A gene is the basic physical and functional unit of heredity. Genes, which consists of DNA, are the genetic material and unit of heredity. In humans, genes vary in size from a few hundred DNA bases to more than 2 million bases.

In each chromosome, DNA has a very long and coiled molecule and the small parts of this molecule are called gene. Generally a gene contains 5000 to 100000 pair nucleotide monomers of DNA molecules.
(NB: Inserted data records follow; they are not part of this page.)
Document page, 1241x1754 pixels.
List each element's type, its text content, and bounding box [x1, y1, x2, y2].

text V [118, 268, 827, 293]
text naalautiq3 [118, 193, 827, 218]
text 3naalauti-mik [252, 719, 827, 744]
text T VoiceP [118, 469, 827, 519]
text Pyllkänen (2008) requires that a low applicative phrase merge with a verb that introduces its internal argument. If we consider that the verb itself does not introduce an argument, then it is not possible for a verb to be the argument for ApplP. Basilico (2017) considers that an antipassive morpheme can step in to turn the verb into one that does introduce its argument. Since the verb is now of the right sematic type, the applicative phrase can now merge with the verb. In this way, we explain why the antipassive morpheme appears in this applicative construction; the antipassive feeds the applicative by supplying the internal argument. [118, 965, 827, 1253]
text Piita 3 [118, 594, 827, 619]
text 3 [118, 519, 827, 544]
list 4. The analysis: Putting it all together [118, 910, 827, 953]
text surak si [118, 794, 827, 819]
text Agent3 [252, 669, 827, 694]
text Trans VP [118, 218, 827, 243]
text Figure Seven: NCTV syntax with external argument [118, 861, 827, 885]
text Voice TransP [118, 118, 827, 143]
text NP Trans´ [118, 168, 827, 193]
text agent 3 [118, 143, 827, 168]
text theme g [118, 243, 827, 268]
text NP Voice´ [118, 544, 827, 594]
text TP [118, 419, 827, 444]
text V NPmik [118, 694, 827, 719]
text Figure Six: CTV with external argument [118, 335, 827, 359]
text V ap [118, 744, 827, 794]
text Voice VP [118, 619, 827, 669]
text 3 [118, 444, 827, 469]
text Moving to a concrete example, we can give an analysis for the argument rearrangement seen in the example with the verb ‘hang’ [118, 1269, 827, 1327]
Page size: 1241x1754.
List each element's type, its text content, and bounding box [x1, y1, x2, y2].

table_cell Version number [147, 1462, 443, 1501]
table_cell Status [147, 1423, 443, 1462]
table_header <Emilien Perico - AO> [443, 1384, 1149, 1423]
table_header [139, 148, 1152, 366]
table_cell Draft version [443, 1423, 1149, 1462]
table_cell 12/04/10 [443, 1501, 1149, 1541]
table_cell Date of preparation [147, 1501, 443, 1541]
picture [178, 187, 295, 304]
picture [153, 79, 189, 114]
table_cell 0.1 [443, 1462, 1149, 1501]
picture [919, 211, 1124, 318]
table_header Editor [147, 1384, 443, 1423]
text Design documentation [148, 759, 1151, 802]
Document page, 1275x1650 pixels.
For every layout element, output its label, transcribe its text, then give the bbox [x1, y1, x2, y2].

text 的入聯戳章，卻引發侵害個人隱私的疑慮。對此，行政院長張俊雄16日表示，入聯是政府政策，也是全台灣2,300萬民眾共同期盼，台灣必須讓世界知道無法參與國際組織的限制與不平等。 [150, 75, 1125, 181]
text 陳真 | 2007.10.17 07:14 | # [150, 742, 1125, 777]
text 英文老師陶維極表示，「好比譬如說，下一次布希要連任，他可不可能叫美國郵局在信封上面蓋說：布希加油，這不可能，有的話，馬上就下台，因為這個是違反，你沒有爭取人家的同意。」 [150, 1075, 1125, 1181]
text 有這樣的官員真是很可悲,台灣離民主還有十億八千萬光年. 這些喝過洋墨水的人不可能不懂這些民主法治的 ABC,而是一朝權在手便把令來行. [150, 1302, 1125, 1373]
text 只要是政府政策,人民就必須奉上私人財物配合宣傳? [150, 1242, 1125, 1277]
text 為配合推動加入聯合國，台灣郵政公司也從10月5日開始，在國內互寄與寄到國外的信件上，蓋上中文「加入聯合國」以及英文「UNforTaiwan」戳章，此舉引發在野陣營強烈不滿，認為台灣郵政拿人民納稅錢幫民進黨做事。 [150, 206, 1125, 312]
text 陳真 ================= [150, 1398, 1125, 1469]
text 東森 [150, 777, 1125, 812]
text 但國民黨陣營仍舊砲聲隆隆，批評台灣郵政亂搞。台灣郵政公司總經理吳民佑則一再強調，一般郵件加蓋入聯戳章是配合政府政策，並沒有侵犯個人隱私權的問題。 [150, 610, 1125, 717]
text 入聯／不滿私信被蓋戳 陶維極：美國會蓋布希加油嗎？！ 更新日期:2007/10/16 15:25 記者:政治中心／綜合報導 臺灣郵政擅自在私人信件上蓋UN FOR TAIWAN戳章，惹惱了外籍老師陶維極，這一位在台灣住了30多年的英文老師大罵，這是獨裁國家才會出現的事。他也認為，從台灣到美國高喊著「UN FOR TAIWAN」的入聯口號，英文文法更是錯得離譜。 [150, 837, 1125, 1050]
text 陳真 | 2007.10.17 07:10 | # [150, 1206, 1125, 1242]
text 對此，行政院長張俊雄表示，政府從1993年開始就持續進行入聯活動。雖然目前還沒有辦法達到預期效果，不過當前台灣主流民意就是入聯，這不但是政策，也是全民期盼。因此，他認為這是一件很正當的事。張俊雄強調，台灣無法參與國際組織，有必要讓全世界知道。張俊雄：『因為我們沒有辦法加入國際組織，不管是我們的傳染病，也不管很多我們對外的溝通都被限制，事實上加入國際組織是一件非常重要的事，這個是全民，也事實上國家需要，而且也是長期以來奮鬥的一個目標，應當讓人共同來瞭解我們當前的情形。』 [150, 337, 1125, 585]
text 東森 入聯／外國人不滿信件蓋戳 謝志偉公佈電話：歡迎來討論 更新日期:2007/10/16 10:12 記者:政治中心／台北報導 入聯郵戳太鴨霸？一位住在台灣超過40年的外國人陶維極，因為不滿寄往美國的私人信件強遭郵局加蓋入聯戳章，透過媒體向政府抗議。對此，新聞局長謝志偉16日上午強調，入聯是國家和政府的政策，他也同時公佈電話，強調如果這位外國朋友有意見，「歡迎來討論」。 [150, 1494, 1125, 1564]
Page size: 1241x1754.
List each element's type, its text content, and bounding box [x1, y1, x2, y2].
The genetic code is the set of rules used by living cells to translate information encoded within genetic material (DNA or mRNA sequences of nucleotide triplets, or codons) into proteins. In other words, the genetic code may be defined as the exact sequence of DNA (or mRNA) nucleotides read as three letter words or codons, that determines the sequence of amino acids in protein synthesis. There are 64 codons which correspond to 20 amino acids and to signals for the initiation and termination of transcription. Each triplet (codon) specifies one amino acid in a protein structure or a start signal or stop signal in protein synthesis. With three exceptions, each codon encodes for one of the 20 amino acids used in the synthesis of proteins. There are 61 sense codons in the genetic code which code for 20 amino acids. Those codons that code for signals during protein synthesis are known as signal (start and stop) codons. There are four codons which code for signal. These are AUG (start codon), UAA, UAG and UGA (stop codons). AUG codon also codes for the amino acid methionine. The genetic code is always universal, commaless, non-overlapping, non-ambiguous and redundant.

A gene is the basic physical and functional unit of heredity. Change in the base sequence within a gene is called mutation. Mutation is the changing of the structure of a gene, resulting in a variant form that may be transmitted to the subsequent generations. Mutation is the ultimate source of all genetic variation, providing the raw material on which evolutionary forces such as natural selection can act.